Aliansi Profesi Advokat Maluku Laporkan Ade Armando dan Abu Janda ke Polda Metro Jaya Terkait Dugaan Provokasi Video Ceramah JK
Jakarta (CNPost) – Aliansi Profesi Advokat Maluku bersama sejumlah unsur masyarakat Maluku melaporkan Ade Armando dan Permadi Arya alias Abu Janda ke Polda Metro Jaya atas dugaan penghasutan dan provokasi terkait beredarnya potongan video ceramah Jusuf Kalla (JK).
Perwakilan aliansi, Paman Nurlette, menyampaikan bahwa laporan tersebut merupakan bentuk komitmen terhadap prinsip negara hukum. Ia menegaskan bahwa setiap persoalan publik seharusnya diselesaikan melalui jalur hukum guna menjamin kepastian dan keadilan.
“Kami datang sebagai warga negara yang taat hukum untuk melaporkan dugaan tindak pidana, agar diproses sesuai aturan yang berlaku,” ujar Nurlette kepada wartawan usai melapor di Mapolda Metro Jaya, Senin (20/4).
Laporan tersebut telah teregistrasi dengan nomor STTLP/B/2767/IV/2026/SPKT/POLDA METRO JAYA tertanggal 20 April 2026.
Menurut Nurlette, laporan ini berkaitan dengan beredarnya potongan video ceramah JK yang dinilai telah dipotong dan disebarkan dengan narasi provokatif melalui media sosial. Ia menyebut, distribusi video yang tidak utuh itu memicu kegaduhan di ruang publik serta menimbulkan reaksi negatif di tengah masyarakat.
Ia menilai, potongan video tersebut telah memantik kebencian dan permusuhan, bahkan berujung pada serangan terhadap JK serta simbol-simbol agama Islam. Nurlette meyakini, apabila video ditampilkan secara utuh, tidak akan menimbulkan persepsi yang menyesatkan.

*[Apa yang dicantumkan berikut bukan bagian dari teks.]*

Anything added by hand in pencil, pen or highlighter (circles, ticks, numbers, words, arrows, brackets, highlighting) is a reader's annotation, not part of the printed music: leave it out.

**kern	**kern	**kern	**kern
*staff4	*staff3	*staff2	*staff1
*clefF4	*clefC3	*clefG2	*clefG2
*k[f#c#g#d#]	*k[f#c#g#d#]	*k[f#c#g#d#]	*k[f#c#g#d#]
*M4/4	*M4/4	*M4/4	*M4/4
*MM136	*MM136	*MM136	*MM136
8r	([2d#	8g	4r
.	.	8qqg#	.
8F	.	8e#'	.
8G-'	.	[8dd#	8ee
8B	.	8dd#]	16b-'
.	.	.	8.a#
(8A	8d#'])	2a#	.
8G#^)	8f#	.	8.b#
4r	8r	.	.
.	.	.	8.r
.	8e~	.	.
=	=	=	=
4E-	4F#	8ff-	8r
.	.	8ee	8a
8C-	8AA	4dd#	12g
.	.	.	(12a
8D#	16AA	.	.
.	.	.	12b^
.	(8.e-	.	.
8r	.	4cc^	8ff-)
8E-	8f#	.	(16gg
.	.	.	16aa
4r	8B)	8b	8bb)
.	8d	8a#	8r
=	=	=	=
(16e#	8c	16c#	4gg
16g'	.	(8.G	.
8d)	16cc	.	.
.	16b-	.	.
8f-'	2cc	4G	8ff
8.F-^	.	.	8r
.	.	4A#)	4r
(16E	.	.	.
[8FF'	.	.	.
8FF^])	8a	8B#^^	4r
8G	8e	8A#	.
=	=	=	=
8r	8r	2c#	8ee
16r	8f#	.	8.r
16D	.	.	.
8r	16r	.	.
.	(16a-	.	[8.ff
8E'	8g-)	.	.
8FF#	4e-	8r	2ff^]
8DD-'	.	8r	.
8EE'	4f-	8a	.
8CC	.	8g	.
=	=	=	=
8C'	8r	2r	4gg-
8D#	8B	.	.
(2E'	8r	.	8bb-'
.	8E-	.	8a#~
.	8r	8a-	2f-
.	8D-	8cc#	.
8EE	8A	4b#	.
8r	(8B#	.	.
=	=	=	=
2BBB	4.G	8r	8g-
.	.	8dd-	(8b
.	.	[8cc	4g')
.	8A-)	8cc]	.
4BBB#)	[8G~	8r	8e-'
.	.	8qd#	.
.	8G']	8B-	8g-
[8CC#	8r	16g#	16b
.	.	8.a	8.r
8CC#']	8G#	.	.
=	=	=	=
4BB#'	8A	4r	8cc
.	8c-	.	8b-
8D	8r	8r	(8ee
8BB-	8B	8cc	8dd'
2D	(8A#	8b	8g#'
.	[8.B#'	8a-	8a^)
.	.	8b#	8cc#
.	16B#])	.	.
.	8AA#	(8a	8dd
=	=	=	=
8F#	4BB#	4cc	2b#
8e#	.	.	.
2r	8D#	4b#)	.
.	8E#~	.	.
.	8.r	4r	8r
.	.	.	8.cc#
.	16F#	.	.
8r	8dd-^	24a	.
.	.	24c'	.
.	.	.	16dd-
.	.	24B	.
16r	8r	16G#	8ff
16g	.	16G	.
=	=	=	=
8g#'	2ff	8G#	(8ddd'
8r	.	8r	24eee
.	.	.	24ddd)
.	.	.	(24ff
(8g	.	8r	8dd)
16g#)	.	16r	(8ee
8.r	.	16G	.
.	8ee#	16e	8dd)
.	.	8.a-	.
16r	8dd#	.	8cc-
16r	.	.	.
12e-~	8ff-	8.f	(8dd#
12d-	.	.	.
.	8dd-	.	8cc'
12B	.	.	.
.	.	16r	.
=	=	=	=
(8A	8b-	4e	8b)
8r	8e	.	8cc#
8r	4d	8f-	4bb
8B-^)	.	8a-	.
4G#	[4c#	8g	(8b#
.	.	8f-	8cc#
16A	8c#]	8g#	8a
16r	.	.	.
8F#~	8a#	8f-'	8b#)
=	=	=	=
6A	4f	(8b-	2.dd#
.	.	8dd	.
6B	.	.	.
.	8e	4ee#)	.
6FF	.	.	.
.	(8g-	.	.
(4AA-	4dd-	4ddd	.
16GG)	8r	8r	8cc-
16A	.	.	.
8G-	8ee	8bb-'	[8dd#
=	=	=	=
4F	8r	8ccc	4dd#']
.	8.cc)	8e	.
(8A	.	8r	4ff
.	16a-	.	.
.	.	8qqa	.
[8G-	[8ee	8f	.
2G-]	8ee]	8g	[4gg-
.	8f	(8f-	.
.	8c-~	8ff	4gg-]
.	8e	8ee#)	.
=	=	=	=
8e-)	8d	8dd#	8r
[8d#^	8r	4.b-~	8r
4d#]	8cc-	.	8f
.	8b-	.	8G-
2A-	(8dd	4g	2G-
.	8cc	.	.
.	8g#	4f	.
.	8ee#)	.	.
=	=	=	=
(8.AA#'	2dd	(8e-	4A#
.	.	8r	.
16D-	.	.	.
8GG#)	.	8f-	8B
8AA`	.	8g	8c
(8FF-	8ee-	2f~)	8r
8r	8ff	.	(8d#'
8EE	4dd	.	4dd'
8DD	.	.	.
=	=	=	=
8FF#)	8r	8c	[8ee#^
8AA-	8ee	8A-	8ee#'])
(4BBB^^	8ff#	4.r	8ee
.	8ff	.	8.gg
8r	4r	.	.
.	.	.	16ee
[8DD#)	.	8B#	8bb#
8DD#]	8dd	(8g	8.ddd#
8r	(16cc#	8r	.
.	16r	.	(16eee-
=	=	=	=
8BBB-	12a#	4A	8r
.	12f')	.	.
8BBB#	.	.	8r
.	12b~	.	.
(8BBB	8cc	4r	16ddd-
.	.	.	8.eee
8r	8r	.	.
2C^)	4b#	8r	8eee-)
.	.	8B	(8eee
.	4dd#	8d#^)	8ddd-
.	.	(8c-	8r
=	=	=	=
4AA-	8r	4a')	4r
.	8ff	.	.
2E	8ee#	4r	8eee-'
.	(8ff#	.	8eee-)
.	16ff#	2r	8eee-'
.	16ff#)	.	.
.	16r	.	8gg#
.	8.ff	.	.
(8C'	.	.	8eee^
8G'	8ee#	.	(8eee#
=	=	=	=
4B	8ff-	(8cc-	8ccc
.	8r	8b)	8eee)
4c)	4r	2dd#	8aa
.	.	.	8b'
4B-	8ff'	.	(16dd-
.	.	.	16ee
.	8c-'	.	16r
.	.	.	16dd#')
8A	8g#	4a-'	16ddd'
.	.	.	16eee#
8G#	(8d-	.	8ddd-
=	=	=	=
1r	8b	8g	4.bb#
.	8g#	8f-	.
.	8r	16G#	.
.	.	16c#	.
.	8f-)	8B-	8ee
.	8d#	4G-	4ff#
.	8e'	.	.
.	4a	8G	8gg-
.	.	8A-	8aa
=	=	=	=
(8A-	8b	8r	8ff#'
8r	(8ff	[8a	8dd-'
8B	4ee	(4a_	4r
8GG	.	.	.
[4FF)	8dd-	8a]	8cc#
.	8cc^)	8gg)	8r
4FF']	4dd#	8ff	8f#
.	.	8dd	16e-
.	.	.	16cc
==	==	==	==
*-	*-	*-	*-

Lebih lanjut, Nurlette menyoroti potensi dampak serius di wilayah Maluku. Ia mengingatkan bahwa narasi yang berkembang dapat mengganggu harmoni sosial di daerah yang memiliki sejarah konflik komunal.
“Kami khawatir ini membangkitkan kembali trauma kolektif masyarakat Maluku dan merusak toleransi yang selama ini sudah dijaga,” katanya.
Ia juga menduga adanya unsur kesengajaan dalam pemotongan dan penyebaran video tersebut, serta mempertanyakan motif di balik kemunculan kembali konten lama yang dinilai sensitif.
Dalam keterangannya, Nurlette menyoroti narasi yang dibangun oleh Ade Armando dan Permadi Arya. Ade disebut tidak hanya menyebarkan potongan video, tetapi juga mengangkat kembali isu lama yang sensitif terkait JK. Sementara itu, Permadi Arya dinilai membuat interpretasi sepihak terhadap ajaran agama yang berpotensi menyesatkan publik.
Nurlette menegaskan bahwa ceramah JK seharusnya dipahami sebagai refleksi historis atas konflik masa lalu, bukan sebagai bentuk penistaan agama. Ia menilai, pemotongan konteks telah mengubah substansi dari pernyataan tersebut.
Sebagai bagian dari laporan, pelapor turut menyertakan sejumlah barang bukti, di antaranya video ceramah versi utuh, potongan video yang beredar di media sosial, serta tangkapan layar komentar warganet yang diduga mengandung unsur kebencian.
Adapun pasal yang digunakan dalam laporan tersebut mengacu pada ketentuan dalam KUHP terbaru serta Undang-Undang Informasi dan Transaksi Elektronik (UU ITE) terkait penyebaran konten bermuatan provokasi dan kebencian berbasis SARA.
“Kami ingin kegaduhan ini segera berakhir dan menjadi pelajaran agar ruang digital tetap sehat dan tidak memicu konflik,” tutup Nurlette.
Dihubungi terpisah, Permadi Arya mengaku baru mengetahui adanya laporan tersebut.
“Jelas itu laporan atas dasar kebencian dan dendam politik,” ujarnya.
Sementara itu, Ade Armando menyatakan belum menerima panggilan dari pihak kepolisian.
“Saya belum mendapat pemanggilan dari polisi. Jadi saya belum akan melakukan apa-apa,” katanya saat dikonfirmasi.